Abstract

The technical development of the characterization of magnetic thin films is an urgent subject especially for further improvement of high-density and high-speed recording media. This article focuses attention on the fundamental methodology and recent exploitations of various magnetic circular dichroism (MCD) techniques. First, basic theories and experimental methods of the magneto-optical Kerr effect (MOKE) and X-ray magnetic circular dichroism (XMCD) are described. MOKE is a conventional but usually the most useful method to characterize macroscopic magnetization of metal thin films using visible lasers. Moreover, recent development of MOKE allows one to perform optical microscopic and ultrafast time resolved investigations.
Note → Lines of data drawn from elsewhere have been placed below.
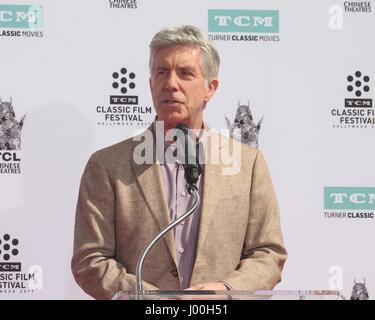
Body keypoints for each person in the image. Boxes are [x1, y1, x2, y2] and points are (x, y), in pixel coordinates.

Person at [71, 25, 287, 300]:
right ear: (151, 85)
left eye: (185, 73)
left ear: (210, 88)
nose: (170, 83)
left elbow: (268, 252)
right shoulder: (107, 165)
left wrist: (227, 290)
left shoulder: (248, 165)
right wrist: (153, 299)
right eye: (161, 72)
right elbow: (90, 259)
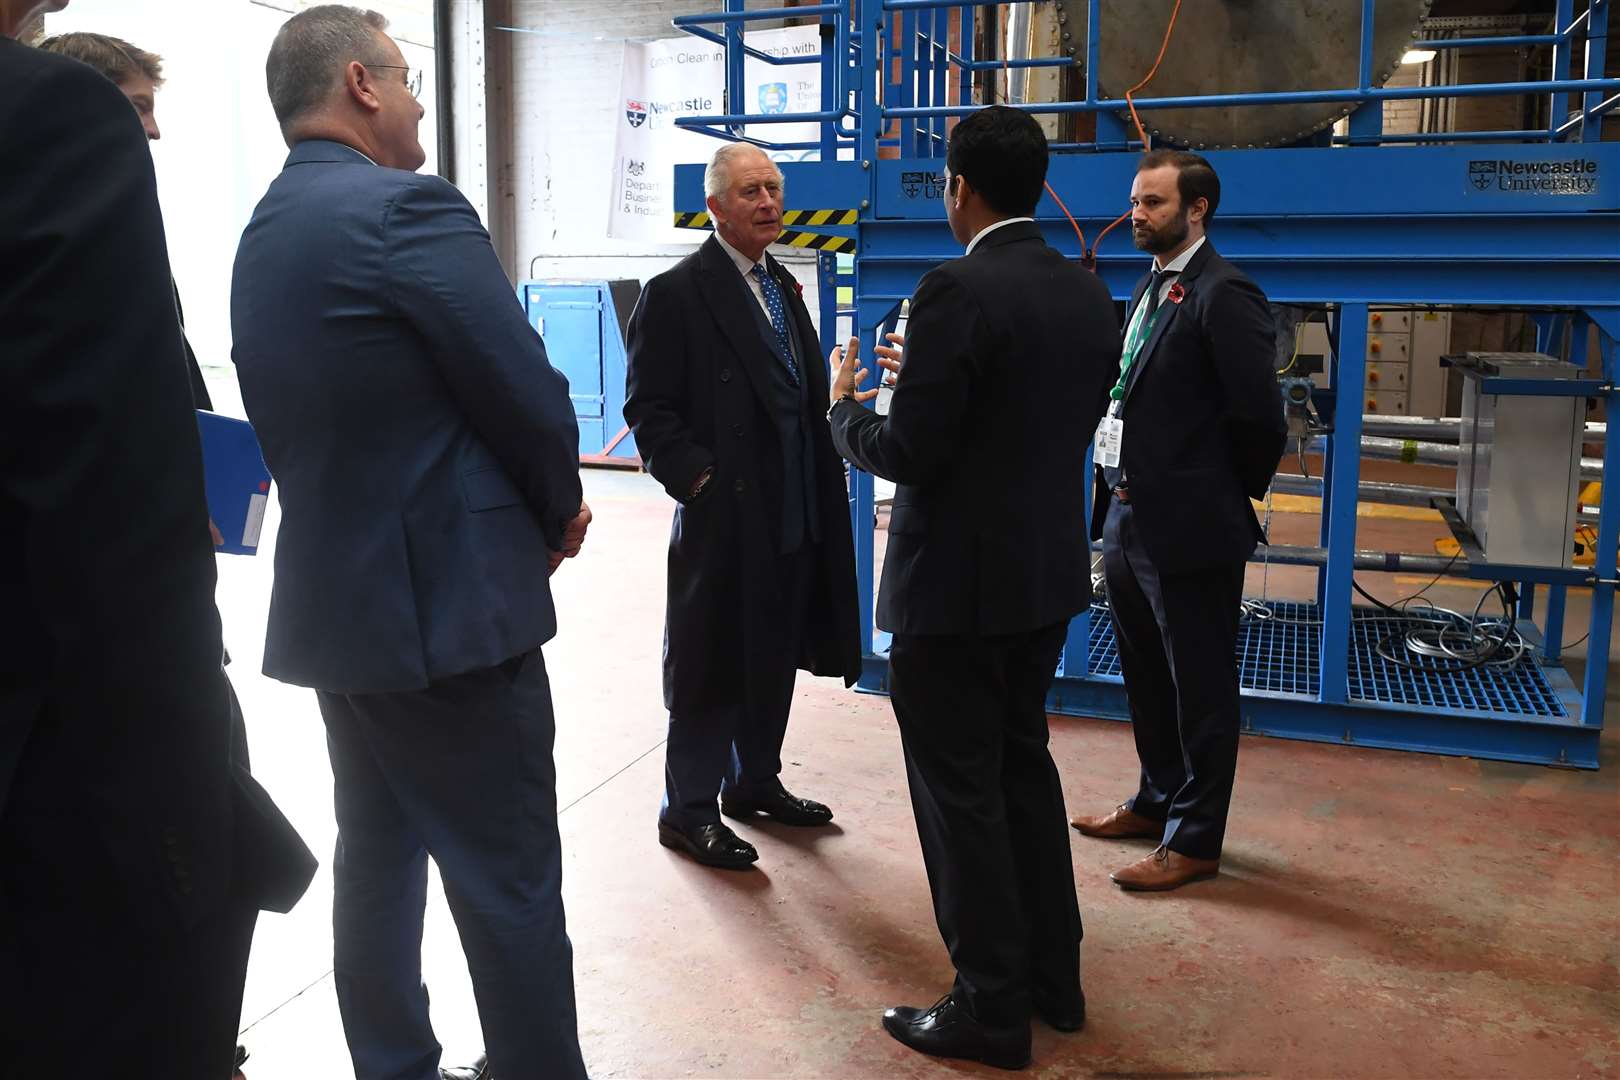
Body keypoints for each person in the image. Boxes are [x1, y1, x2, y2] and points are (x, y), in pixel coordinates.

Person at [230, 6, 589, 1078]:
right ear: (361, 84)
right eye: (409, 78)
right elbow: (526, 391)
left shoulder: (262, 232)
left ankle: (393, 1063)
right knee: (508, 874)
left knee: (377, 860)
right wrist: (554, 507)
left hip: (345, 617)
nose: (422, 101)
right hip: (450, 617)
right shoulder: (407, 211)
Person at [1, 2, 291, 1075]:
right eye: (135, 112)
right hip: (70, 756)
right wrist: (190, 840)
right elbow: (93, 507)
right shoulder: (45, 124)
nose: (152, 136)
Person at [826, 105, 1118, 1071]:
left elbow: (912, 452)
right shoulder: (1085, 295)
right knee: (1020, 771)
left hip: (955, 596)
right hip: (1040, 584)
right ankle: (1052, 980)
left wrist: (849, 411)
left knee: (960, 798)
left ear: (960, 187)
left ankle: (990, 1006)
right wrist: (936, 383)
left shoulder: (954, 288)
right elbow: (1021, 418)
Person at [623, 143, 862, 871]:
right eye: (752, 191)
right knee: (712, 663)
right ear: (717, 205)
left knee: (773, 654)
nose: (769, 203)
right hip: (726, 518)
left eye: (775, 189)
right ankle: (687, 808)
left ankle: (754, 781)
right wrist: (699, 482)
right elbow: (649, 409)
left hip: (792, 508)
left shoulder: (781, 286)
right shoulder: (677, 293)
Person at [1069, 149, 1286, 892]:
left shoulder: (1226, 294)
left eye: (1153, 203)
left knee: (1199, 686)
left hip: (1189, 526)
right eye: (1135, 201)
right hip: (1129, 519)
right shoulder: (1154, 286)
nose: (1137, 214)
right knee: (1147, 678)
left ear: (1196, 210)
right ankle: (1156, 798)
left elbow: (1260, 418)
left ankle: (1194, 840)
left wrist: (1217, 495)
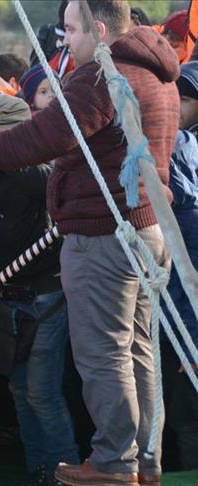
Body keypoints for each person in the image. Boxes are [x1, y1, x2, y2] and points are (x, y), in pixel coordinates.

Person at [0, 2, 179, 483]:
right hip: (148, 231)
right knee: (138, 352)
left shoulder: (101, 75)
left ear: (99, 30)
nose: (64, 39)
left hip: (104, 236)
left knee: (105, 353)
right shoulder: (160, 74)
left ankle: (115, 462)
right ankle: (144, 462)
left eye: (70, 29)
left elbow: (49, 134)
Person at [0, 94, 79, 484]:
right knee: (18, 388)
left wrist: (0, 148)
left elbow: (45, 176)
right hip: (2, 297)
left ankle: (64, 469)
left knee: (42, 391)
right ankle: (38, 469)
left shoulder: (43, 170)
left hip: (45, 294)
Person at [162, 60, 198, 472]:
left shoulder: (187, 213)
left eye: (186, 98)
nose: (178, 105)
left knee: (186, 416)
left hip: (184, 320)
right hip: (170, 313)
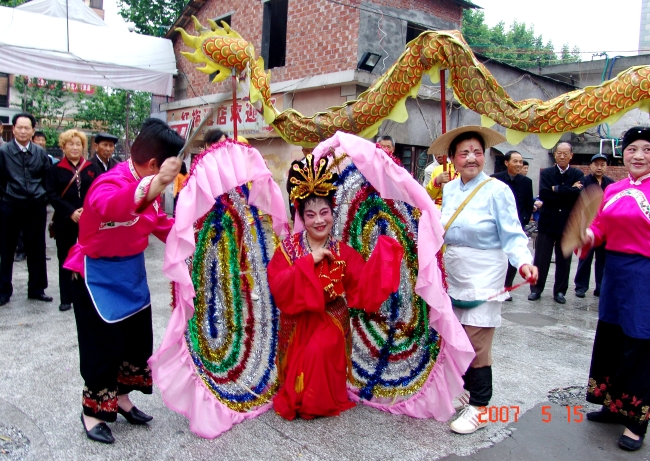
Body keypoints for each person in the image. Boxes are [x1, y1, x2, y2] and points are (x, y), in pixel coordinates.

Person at [63, 119, 183, 444]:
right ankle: (93, 412)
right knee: (103, 348)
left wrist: (199, 233)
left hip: (131, 274)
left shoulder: (147, 183)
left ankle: (122, 398)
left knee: (136, 343)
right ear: (155, 164)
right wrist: (157, 183)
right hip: (97, 276)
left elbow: (158, 222)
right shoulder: (110, 182)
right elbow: (112, 206)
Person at [267, 154, 403, 420]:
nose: (319, 220)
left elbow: (363, 288)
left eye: (324, 213)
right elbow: (277, 284)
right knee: (296, 387)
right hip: (296, 320)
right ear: (301, 217)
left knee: (317, 352)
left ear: (332, 213)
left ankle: (317, 398)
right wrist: (309, 261)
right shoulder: (288, 249)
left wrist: (384, 258)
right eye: (310, 215)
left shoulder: (343, 252)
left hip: (330, 316)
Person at [431, 126, 537, 434]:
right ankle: (463, 391)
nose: (471, 158)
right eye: (464, 153)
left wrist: (524, 262)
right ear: (452, 158)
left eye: (477, 152)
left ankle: (480, 408)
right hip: (454, 273)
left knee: (477, 342)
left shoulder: (497, 190)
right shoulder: (450, 189)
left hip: (485, 273)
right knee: (455, 337)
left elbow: (513, 234)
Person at [580, 126, 650, 452]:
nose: (639, 156)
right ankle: (612, 406)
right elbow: (601, 226)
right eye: (633, 149)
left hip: (644, 275)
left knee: (639, 343)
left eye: (647, 150)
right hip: (614, 273)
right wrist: (589, 235)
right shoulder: (614, 188)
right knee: (611, 338)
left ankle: (636, 423)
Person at [0, 113, 53, 306]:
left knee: (37, 248)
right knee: (6, 249)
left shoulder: (40, 153)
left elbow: (47, 179)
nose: (23, 131)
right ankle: (3, 290)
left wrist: (42, 198)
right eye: (19, 127)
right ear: (13, 129)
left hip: (35, 206)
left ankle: (37, 289)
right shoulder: (4, 152)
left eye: (27, 128)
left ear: (33, 130)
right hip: (11, 204)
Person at [45, 130, 98, 312]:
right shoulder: (53, 170)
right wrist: (71, 212)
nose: (75, 147)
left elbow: (97, 190)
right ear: (63, 147)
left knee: (88, 256)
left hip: (88, 219)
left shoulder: (92, 168)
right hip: (64, 220)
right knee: (65, 257)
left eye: (78, 144)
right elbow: (51, 194)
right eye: (70, 144)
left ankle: (86, 293)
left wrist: (86, 210)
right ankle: (66, 297)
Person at [528, 142, 584, 304]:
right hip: (547, 222)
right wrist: (568, 190)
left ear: (571, 155)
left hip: (567, 223)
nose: (562, 156)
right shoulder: (547, 173)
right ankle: (536, 289)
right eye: (559, 153)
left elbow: (578, 194)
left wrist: (557, 189)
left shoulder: (577, 174)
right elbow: (545, 194)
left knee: (564, 260)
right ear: (554, 155)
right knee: (541, 258)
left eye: (565, 153)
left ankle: (560, 291)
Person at [491, 150, 535, 300]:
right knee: (498, 256)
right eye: (515, 161)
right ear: (506, 162)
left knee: (513, 256)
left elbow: (528, 204)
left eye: (520, 162)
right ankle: (495, 284)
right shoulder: (495, 179)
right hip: (496, 225)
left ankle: (506, 287)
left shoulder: (526, 182)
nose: (518, 164)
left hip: (516, 224)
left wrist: (523, 220)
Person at [574, 153, 614, 299]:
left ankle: (600, 287)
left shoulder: (611, 184)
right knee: (585, 257)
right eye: (596, 164)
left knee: (602, 259)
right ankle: (581, 286)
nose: (599, 167)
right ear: (590, 166)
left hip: (604, 228)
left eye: (602, 165)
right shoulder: (583, 182)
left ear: (606, 167)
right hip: (588, 226)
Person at [425, 136, 459, 208]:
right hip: (439, 210)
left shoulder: (469, 172)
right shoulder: (437, 170)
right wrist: (437, 181)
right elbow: (428, 196)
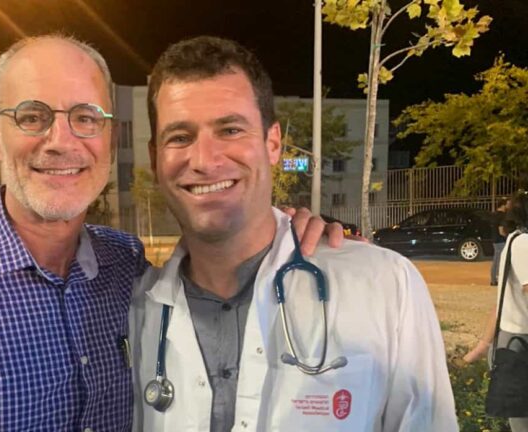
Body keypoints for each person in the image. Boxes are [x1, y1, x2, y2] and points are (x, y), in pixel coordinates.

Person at [0, 35, 340, 431]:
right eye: (32, 117)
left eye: (85, 118)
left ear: (110, 138)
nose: (61, 142)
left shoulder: (127, 268)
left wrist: (288, 231)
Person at [129, 36, 457, 431]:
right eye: (180, 137)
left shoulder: (385, 285)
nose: (204, 160)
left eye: (230, 130)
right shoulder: (134, 309)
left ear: (272, 144)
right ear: (155, 158)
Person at [463, 190, 528, 431]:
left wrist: (480, 348)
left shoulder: (517, 241)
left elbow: (501, 303)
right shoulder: (523, 243)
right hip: (519, 345)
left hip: (513, 342)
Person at [491, 198, 511, 286]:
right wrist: (508, 237)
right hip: (501, 240)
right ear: (503, 205)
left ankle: (494, 279)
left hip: (495, 239)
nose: (509, 206)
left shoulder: (494, 214)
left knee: (496, 260)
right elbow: (501, 230)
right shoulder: (502, 216)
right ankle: (497, 279)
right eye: (507, 204)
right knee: (500, 260)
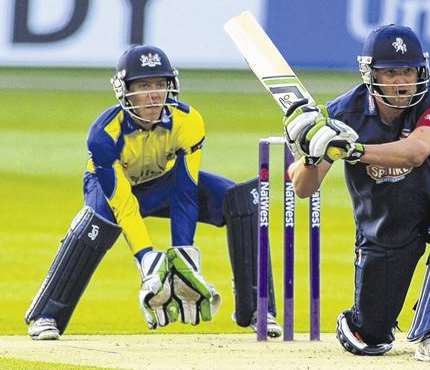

XMCD has now become a mature technique by virtue of the developments of soft and hard X-ray synchrotron radiation sources. Since XMCD is based on core absorption spectroscopy, the technique provides information on element specific magnetization. Using the so-called sum rules, one can determine the microscopic spin and orbital magnetic moments. The experimental method and an example using a superconducting magnet system combined with a liquid helium sample cryostat are described. Moreover, by combining XMCD with photoelectron emission microscopy (PEEM), one can perform spatiotemporal measurements, whose spatial resolution reaches several tens of nanometres. Magnetization induced second harmonic generation (MSHG) is also described. This is a unique technique for its inherently high sensitivity to surfaces and interfaces since MSHG is inhibited in the bulk of centrosymmetric crystals. The drastic polarization dependence of MSHG based on the selection rules is also discussed. As a last method addressed in this article, the threshold photoemission MCD technique is reviewed. The technique has recently been proposed and has demonstrated the possibility of an ultrafast spatiotemporal method by combining PEEM. Applications of these various MCD families to surface physical chemistry are described. Here, drastic spin reorientation transitions (SRT) of some metal thin films induced by adsorption of atoms and molecules are discussed from the macroscopic and microscopic points of view. Consequently, future aspects in the MCD techniques and surface and thin film magnetism are addressed.